* Dokumen Sumber
“6 Memang ibadah itu kalau disertai rasa cukup, memberi keuntungan besar. 7 Sebab kita tidak membawa sesuatu apa ke dalam dunia dan kita pun tidak dapat membawa apa-apa ke luar. 8 Asal ada makanan dan pakaian, cukuplah. 9 Tetapi mereka yang ingin kaya terjatuh ke dalam pencobaan, ke dalam jerat dan ke dalam berbagai-bagai nafsu yang hampa dan yang mencelakakan, yang menenggelamkan manusia ke dalam keruntuhan dan kebinasaan. 10 Karena akar segala kejahatan ialah cinta uang. Sebab oleh memburu uanglah beberapa orang telah menyimpang dari iman dan menyiksa dirinya dengan berbagai-bagai duka.” 1 Timotius 6:6-10

Sejak dulu, banyak orang tua memiliki semacam target kesuksesan bagi anak-anak mereka semenjak mereka masih kecil. Dan tentu saja kekayaan adalah salah satu ukuran kesuksesan tersebut. Agar tujuan tersebut tercapai, banyak orang tua yang percaya bahwa anak-anak mereka harus berhasil dalam pendidikan dengan memilih jurusan yang “laku” di dunia kerja dan yang akan menjanjikan gaji yang besar di masa depan.
Dalam komunitas dan budaya tertentu, kesuksesan anak-anak menjadi obsesi seisi keluarga, sehingga sering menjadi kenyataan bahwa jika anak-anak kelak sukses dalam hidup dan menjadi orang dewasa yang kaya, mereka yang sudah terbiasa dalam hal berkompetisi dan berfokus kepada diri sendiri akan mendidik anak-anak mereka dengan cara yang sama. Tidaklah mengherankan, bahwa pada awal tahun dan bahkan setiap hari, orang tua selalu berdoa dan berharap agar anak-anak mereka menjadi orang kaya-raya karena percaya bahwa kekayaan adalah identik dengan kebahagiaan.

* Data yang Ditampilkan

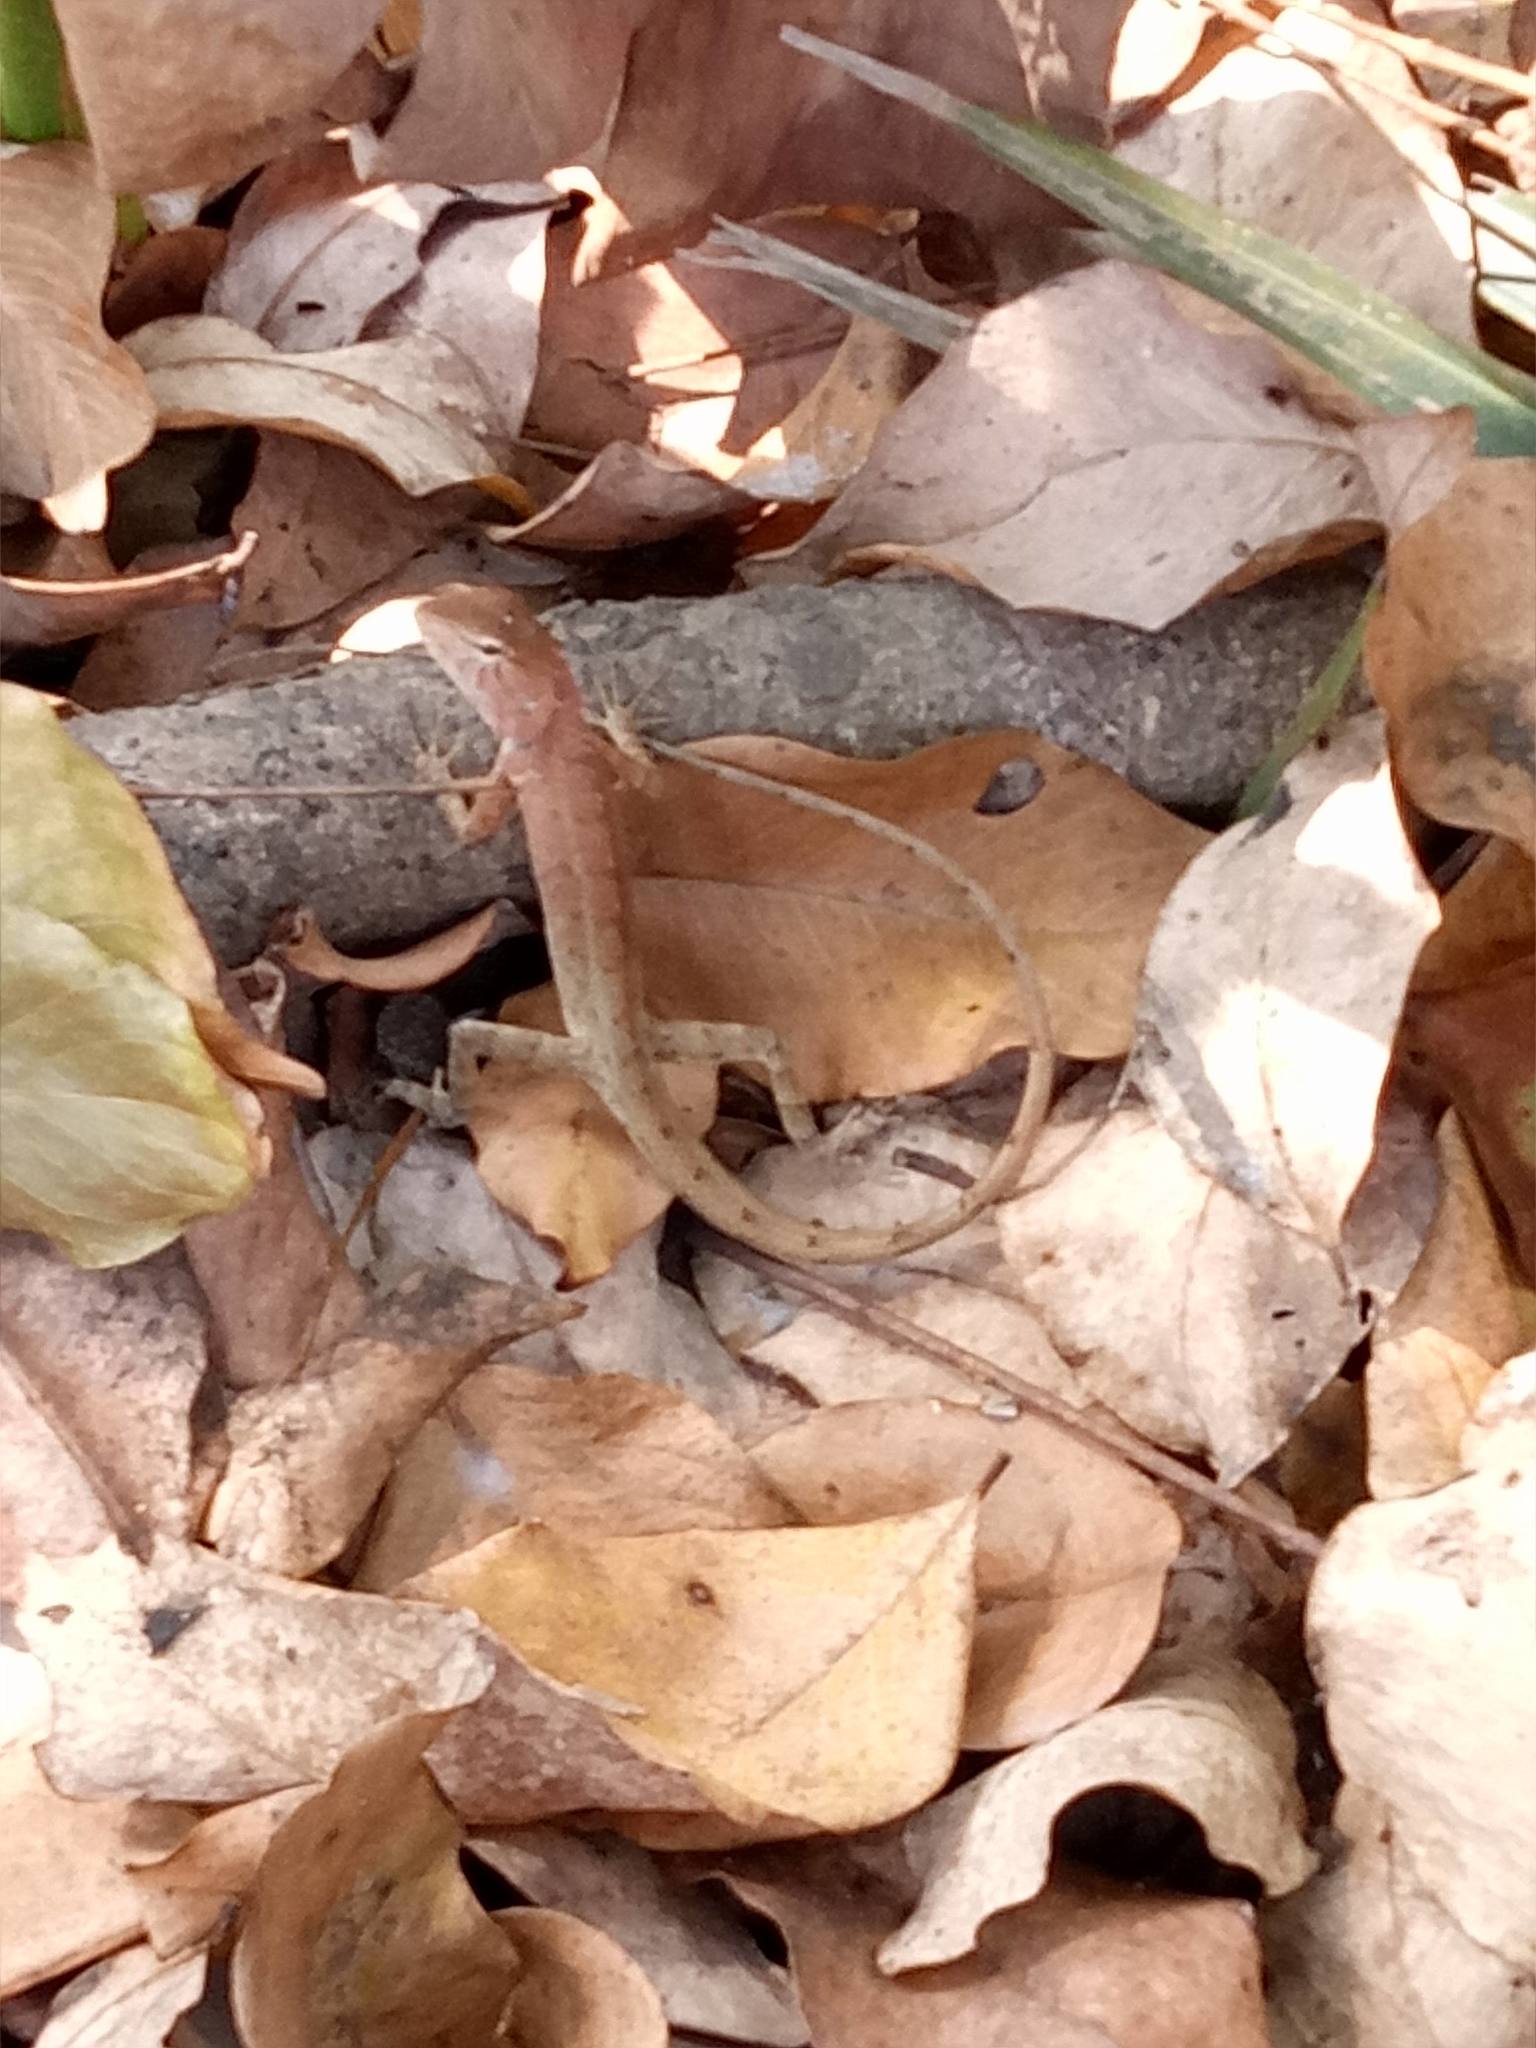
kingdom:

* Tujuan Tugas
Lanjutkan tulisan tentang harapan orang tua agar anak-anak mereka menjadi kaya, mulai dari sesudah kalimat terakhirnya.

* Hasil Latihan
Apa kata Alkitab tentang mereka yang ingin jadi kaya? Ayat 1 Timotius 6:6-10 adalah penjelasan singkat tentang pandangan Kristen yang benar tentang kekayaan. Berbeda dengan kehidupan dunia yang penuh dosa dan keinginan untuk mendapatkan kekayaan materi sebesar-besarnya, ayat 6 menyatakan bahwa “ibadah itu kalau disertai rasa cukup, memberi keuntungan besar.” Ibadah adalah tema di seluruh 1 Timotius, yang digunakan beberapa kali dalam surat pendek ini. Ibadah dalam arti hidup sebagai orang Kristen.
Rasa cukup berbeda dengan kaya. Mereka yang merasa hidup dalam kecukupan, belum tentu kaya. Sebaliknya, mereka yang sudah kaya sering kali tidak merasa cukup karena mereka ingin untuk menjadi lebih kaya. Dengan demikian, rasa cukup akan bisa membawa kebahagiaan; sedangkan tidak adanya rasa cukup akan mengurangi kebahagiaan, dan bahkan bisa mendatangkan kesusahan. Rasa cukup bisa membuat sesorang bersyukur kepada Tuhan, sedang tidak adanya rasa cukup akan membuat Tuhan terasa jauh.
Dalam 1 Timotius 6, ayat-ayat awal menggambarkan kelemahan yang umum pada guru-guru palsu. Ini termasuk aspek-aspek seperti pertengkaran, keserakahan, dan keras kepala. Iri hati juga disebutkan; guru palsu sering kali berusaha mendapatkan apa yang dimiliki orang lain.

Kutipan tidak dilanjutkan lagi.